- Born: October 22, 1983 (age 42)
- Occupation: Academic

Academic background
- Alma mater: Colorado State University
- Thesis: (2016)

Academic work
- Discipline: Sociologist
- Sub-discipline: Animal rights movement; human-animal studies; veganism
- Institutions: Monmouth University; University of Kent

= Corey Lee Wrenn =

American sociologist

Corey Lee Wrenn (born October 22, 1983) is an American sociologist specializing in human-animal studies, the sociology of the animal rights movement, ecofeminism, and vegan studies. She is presently a lecturer in the School of Social Policy, Sociology and Social Research at the University of Kent.

==Education and career==
Wrenn received a B.A. in political science in 2005 and an M.S. in sociology in 2008, both from Virginia Tech. In 2013, Wrenn founded the Vegan Feminist Network, an academic-activist project. She completed a PhD in sociology at Colorado State University in 2016.

Wrenn became a lecturer in the Department of Political Science and Sociology at Monmouth University in 2015. She was awarded Exemplary Diversity Scholar by the University of Michigan's National Center for Institutional Diversity in 2016. Wrenn served as council member for the American Sociological Association's Animals & Society section (2013–2016) and was elected chair in 2018. She left Monmouth University and took up a lectureship in the School of Social Policy, Sociology and Social Research at the University of Kent in 2018.

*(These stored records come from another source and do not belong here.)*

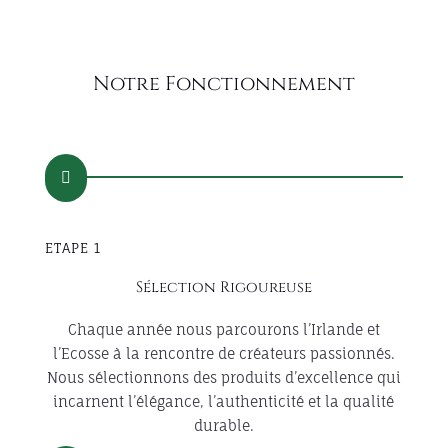
Notre Fonctionnement

ETAPE 1
Sélection Rigoureuse
Chaque année nous parcourons l’Irlande et
l’Ecosse à la rencontre de créateurs passionnés.
Nous sélectionnons des produits d’excellence qui
incarnent l’élégance, l’authenticité et la qualité
durable.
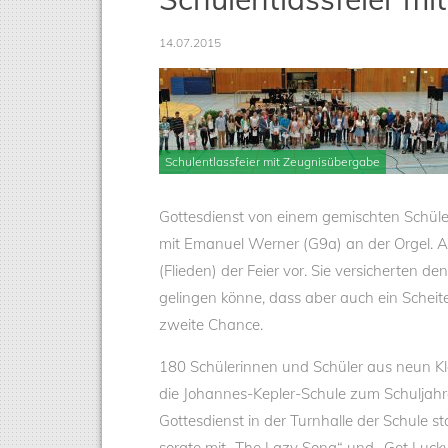
14.07.2015
Schulentlassfeier mit Zeugnisübergabe
Gottesdienst von einem gemischten Schüle
mit Emanuel Werner (G9a) an der Orgel. A
(Flieden) der Feier vor. Sie versicherten 
gelingen könne, dass aber auch ein Scheit
zweite Chance.
180 Schülerinnen und Schüler aus neun K
die Johannes-Kepler-Schule zum Schuljahres
Gottesdienst in der Turnhalle der Schule 
sorgte mit „The Lazy Song“ und „Get Luck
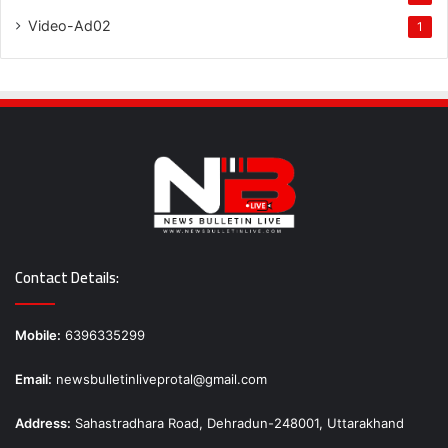
Video-Ad02
1
Contact Details:
Mobile:
6396335299
Email:
newsbulletinliveprotal@gmail.com
Address:
Sahastradhara Road, Dehradun-248001, Uttarakhand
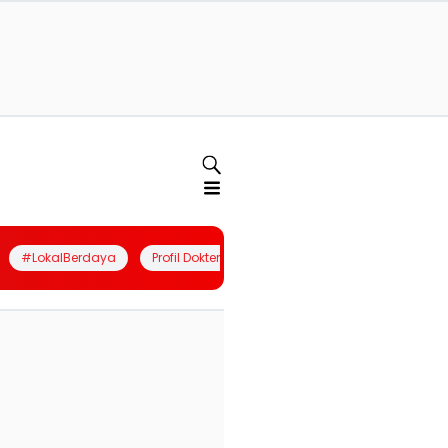
#LokalBerdaya
Profil Dokter
Quiz
Join Community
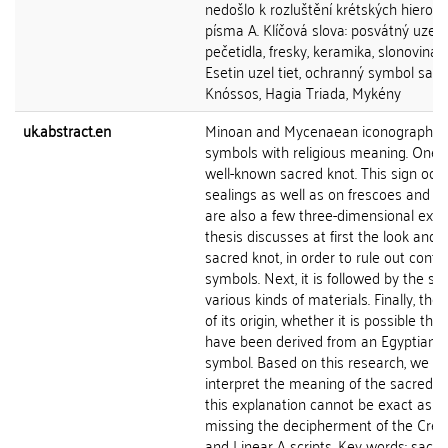
nedošlo k rozluštění krétských hierogly
písma A. Klíčová slova: posvátný uzel, 
pečetidla, fresky, keramika, slonovina, 
Esetin uzel tiet, ochranný symbol sa, 
Knóssos, Hagia Triada, Mykény
uk.abstract.en
Minoan and Mycenaean iconography u
symbols with religious meaning. One o
well-known sacred knot. This sign occ
sealings as well as on frescoes and po
are also a few three-dimensional exam
thesis discusses at first the look and 
sacred knot, in order to rule out confu
symbols. Next, it is followed by the stu
various kinds of materials. Finally, the
of its origin, whether it is possible tha
have been derived from an Egyptian o
symbol. Based on this research, we sh
interpret the meaning of the sacred k
this explanation cannot be exact as we
missing the decipherment of the Cret
and Linear A scripts. Key words: sacred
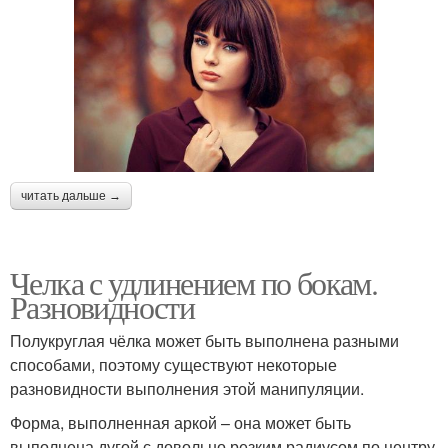
читать дальше →
Челка с удлинением по бокам.
Разновидности
Полукруглая чёлка может быть выполнена разными
способами, поэтому существуют некоторые
разновидности выполнения этой манипуляции.
Форма, выполненная аркой – она может быть
выполнена дугой с довольно резким радиусом по центру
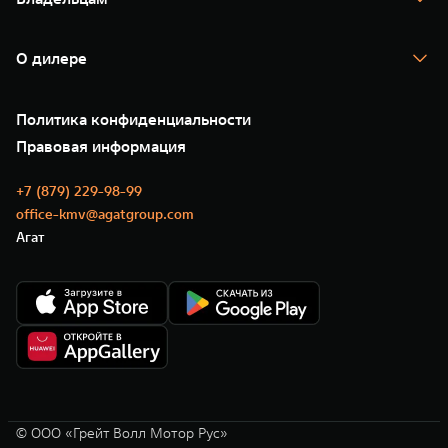
TANK Финансы
TANK Кредит
Гарантия
TANK Лизинг
Помощь на дороге
Корпоративным клиентам
О дилере
Новые цифровые сервисы TANK
Зарядные станции
Подписки
О нас
Специальные предложения
35 лет GWM
Сервис
Политика конфиденциальности
GWM ТЕХ ДЕНЬ
Нулевое ТО
Новости
Правовая информация
Моторные масла
+7 (879) 229-98-99
office-kmv@agatgroup.com
Агат
© ООО «Грейт Волл Мотор Рус»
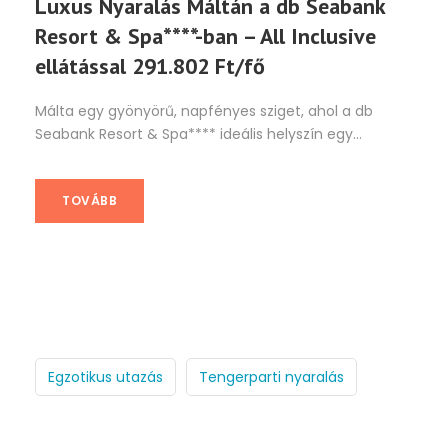
Luxus Nyaralás Máltán a db Seabank
Resort & Spa****-ban – All Inclusive
ellátással 291.802 Ft/fő
Málta egy gyönyörű, napfényes sziget, ahol a db
Seabank Resort & Spa**** ideális helyszín egy...
TOVÁBB
Egzotikus utazás
Tengerparti nyaralás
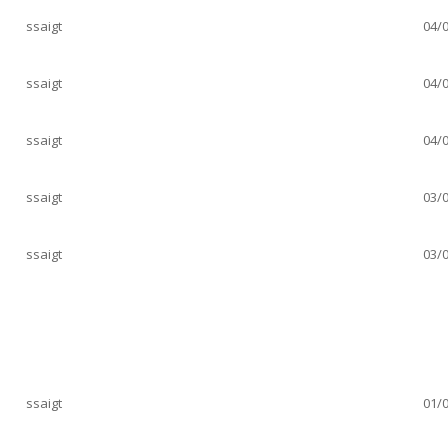
ssaigt
04/0
ssaigt
04/0
ssaigt
04/0
ssaigt
03/0
ssaigt
03/0
ssaigt
01/0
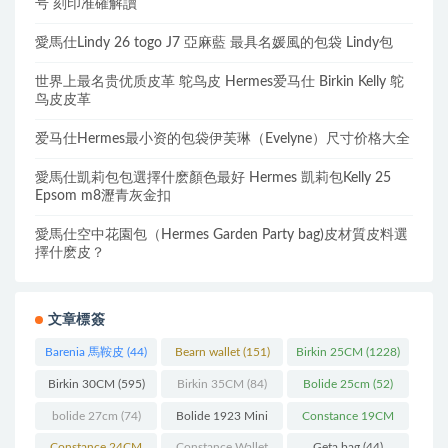
号 刻印准確解讀
愛馬仕Lindy 26 togo J7 亞麻藍 最具名媛風的包袋 Lindy包
世界上最名贵优质皮革 鸵鸟皮 Hermes爱马仕 Birkin Kelly 鸵
鸟皮皮革
爱马仕Hermes最小资的包袋伊芙琳（Evelyne）尺寸价格大全
愛馬仕凱莉包包選擇什麽顏色最好 Hermes 凱莉包Kelly 25
Epsom m8瀝青灰金扣
愛馬仕空中花園包（Hermes Garden Party bag)皮材質皮料選
擇什麽皮？
文章標簽
Barenia 馬鞍皮
(44)
Bearn wallet
(151)
Birkin 25CM
(1228)
Birkin 30CM
(595)
Birkin 35CM
(84)
Bolide 25cm
(52)
bolide 27cm
(74)
Bolide 1923 Mini
Constance 19CM
(93)
(571)
Constance 24CM
Constance Wallet
Geta bag
(44)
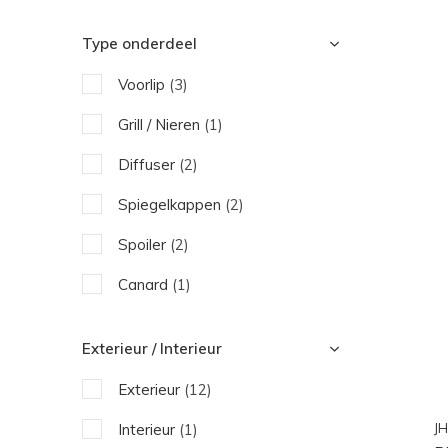
Type onderdeel
Voorlip
(3)
Grill / Nieren
(1)
Diffuser
(2)
Spiegelkappen
(2)
Spoiler
(2)
Canard
(1)
Side Skirts
(1)
Exterieur / Interieur
Motorkap
(1)
Exterieur
(12)
JH
Interieur
(1)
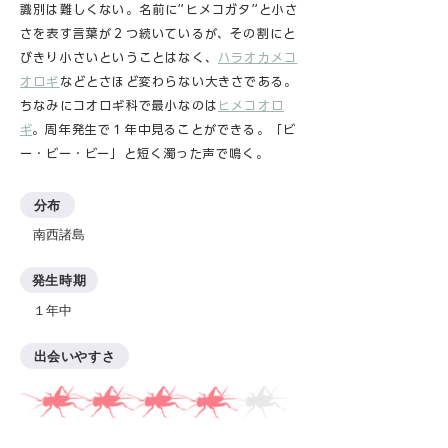
識別は難しくない。名前に”ヒメコガタ”と小さ
さを表す言葉が２つ続いているが、その割にと
びきり小さいということはなく、
ハラオカメコ
オロギ
などとさほど変わらない大きさである。
ちなみにコオロギ科で最小なのは
ヒメコオロ
ギ
。周年発生で１年中見ることができる。「ビ
ー・ビー・ビー」と短く濁った声で鳴く。
分布
南西諸島
発生時期
１年中​
出会いやすさ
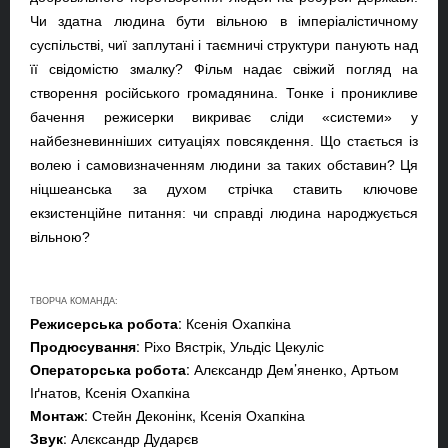
Чи здатна людина бути вільною в імперіалістичному
суспільстві, чиї заплутані і таємничі структури панують над
її свідомістю змалку? Фільм надає свіжий погляд на
створення російського громадянина. Тонке і проникливе
бачення режисерки викриває сліди «системи» у
найбезневинніших ситуаціях повсякдення. Що стається із
волею і самовизначенням людини за таких обставин? Ця
ніцшеанська за духом стрічка ставить ключове
екзистенційне питання: чи справді людина народжується
вільною?
ТВОРЧА КОМАНДА:
Режисерська робота
: Ксенія Охапкіна
Продюсування
: Ріхо Вястрік, Ульдіс Цекуліс
Операторська робота
: Алєксандр Дем’яненко, Артьом
Іґнатов, Ксенія Охапкіна
Монтаж
: Стейн Деконінк, Ксенія Охапкіна
Звук
: Алєксандр Дударєв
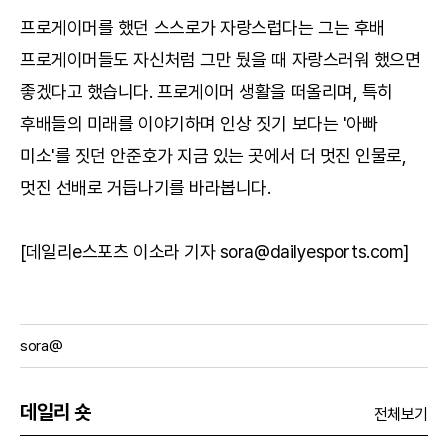
프로게이머를 했던 스스로가 자랑스럽다는 그는 후배
프로게이머들도 자신처럼 그만 뒀을 때 자랑스러워 했으면
좋겠다고 했습니다. 프로게이머 생활을 떠올리며, 특히
후배들의 미래를 이야기하며 인상 짓기 보다는 '아빠
미소'를 짓던 안준호가 지금 있는 곳에서 더 멋진 인물로,
멋진 선배로 거듭나기를 바라봅니다.
[데일리e스포츠 이소라 기자 sora@dailyesports.com]
sora@
데일리 숏
전체보기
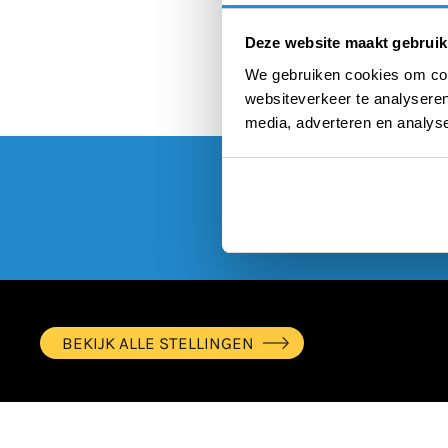
financië
Deze website maakt gebruik
We gebruiken cookies om cont
websiteverkeer te analyseren
media, adverteren en analys
BEKIJK ALLE STELLINGEN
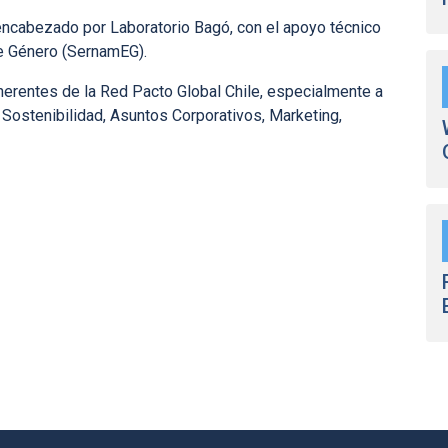
ncabezado por Laboratorio Bagó, con el apoyo técnico
de Género (SernamEG).
erentes de la Red Pacto Global Chile, especialmente a
Sostenibilidad, Asuntos Corporativos, Marketing,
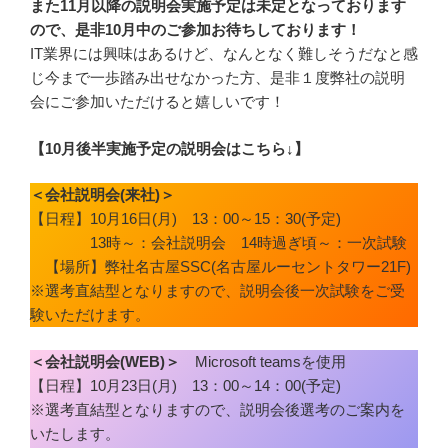
また11月以降の説明会実施予定は未定となっております
ので、是非10月中のご参加お待ちしております！
IT業界には興味はあるけど、なんとなく難しそうだなと感
じ今まで一歩踏み出せなかった方、是非１度弊社の説明
会にご参加いただけると嬉しいです！
【10月後半実施予定の説明会はこちら↓】
＜会社説明会(来社)＞
【日程】10月16日(月) 13：00～15：30(予定)
13時～：会社説明会 14時過ぎ頃～：一次試験
【場所】弊社名古屋SSC(名古屋ルーセントタワー21F)
※選考直結型となりますので、説明会後一次試験をご受
験いただけます。
＜会社説明会(WEB)＞
Microsoft teamsを使用
【日程】10月23日(月) 13：00～14：00(予定)
※選考直結型となりますので、説明会後選考のご案内を
いたします。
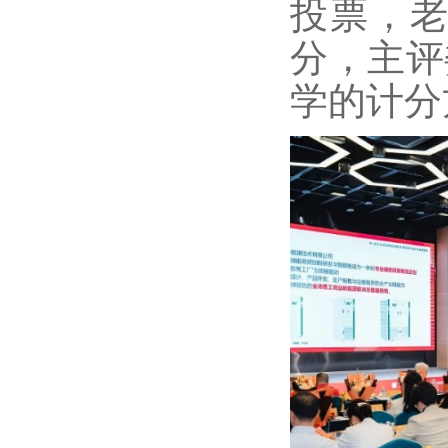
投票，老
分，主评
学的计分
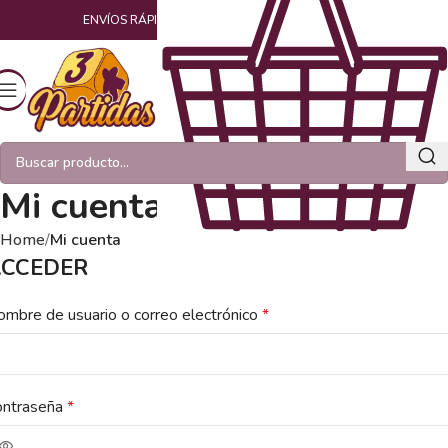
ENVÍOS RÁPIDOS Y EMPAQUETADOS CON AMOR
Mi cuenta
Home
Mi cuenta
CCEDER
mbre de usuario o correo electrónico
*
ontraseña
*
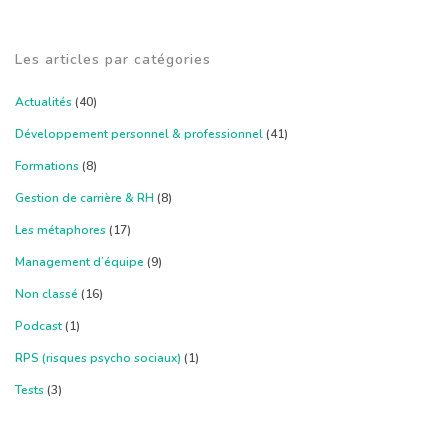
Les articles par catégories
Actualités
(40)
Développement personnel & professionnel
(41)
Formations
(8)
Gestion de carrière & RH
(8)
Les métaphores
(17)
Management d’équipe
(9)
Non classé
(16)
Podcast
(1)
RPS (risques psycho sociaux)
(1)
Tests
(3)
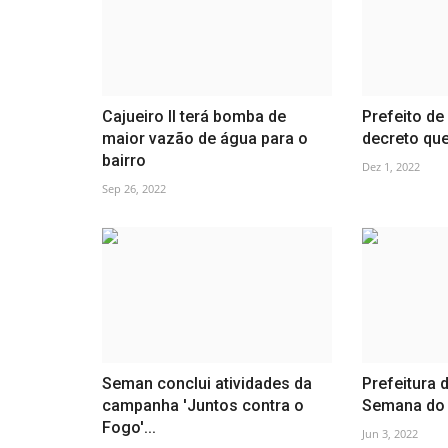
Cajueiro II terá bomba de
Prefeito de
maior vazão de água para o
decreto que
bairro
Dez 1, 2022
Sep 26, 2022
Seman conclui atividades da
Prefeitura 
campanha 'Juntos contra o
Semana do 
Fogo'...
Jun 3, 2022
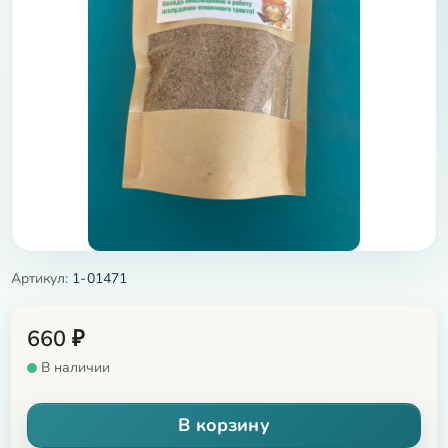
Артикул:
1-01471
660
₽
В наличии
В корзину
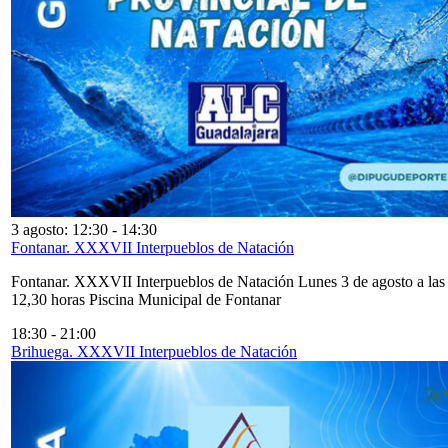
3 agosto: 12:30
-
14:30
Fontanar. XXXVII Interpueblos de Natación
Fontanar. XXXVII Interpueblos de Natación Lunes 3 de agosto a las
12,30 horas Piscina Municipal de Fontanar
18:30
-
21:00
Brihuega. XXXVII Interpueblos de Natación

She serves as Book Review Editor for Society & Animals and is a member of The Vegan Society's Research Advisory Committee.

==Research==
Wrenn is a sentientist, an abolitionist vegan, and a feminist. She is the author of A Rational Approach to Animal Rights: Extensions in Abolitionist Theory (Palgrave MacMillan 2016) and Piecemeal Protest: Animal Rights in the Age of Nonprofits (University of Michigan Press 2019).

==Select bibliography==
- Wrenn, Corey (2016). A Rational Approach to Animal Rights: Extensions in Abolitionist Theory. Palgrave Macmillan UK.
- Wrenn, Corey (2019). Piecemeal Protest: Animal Rights in the Age of Nonprofits. The University of Michigan Press.
- Wrenn, Corey (2021). Animals in Irish Society: Interspecies Oppression and Vegan Liberation in Britain's First Colony. SUNY Press.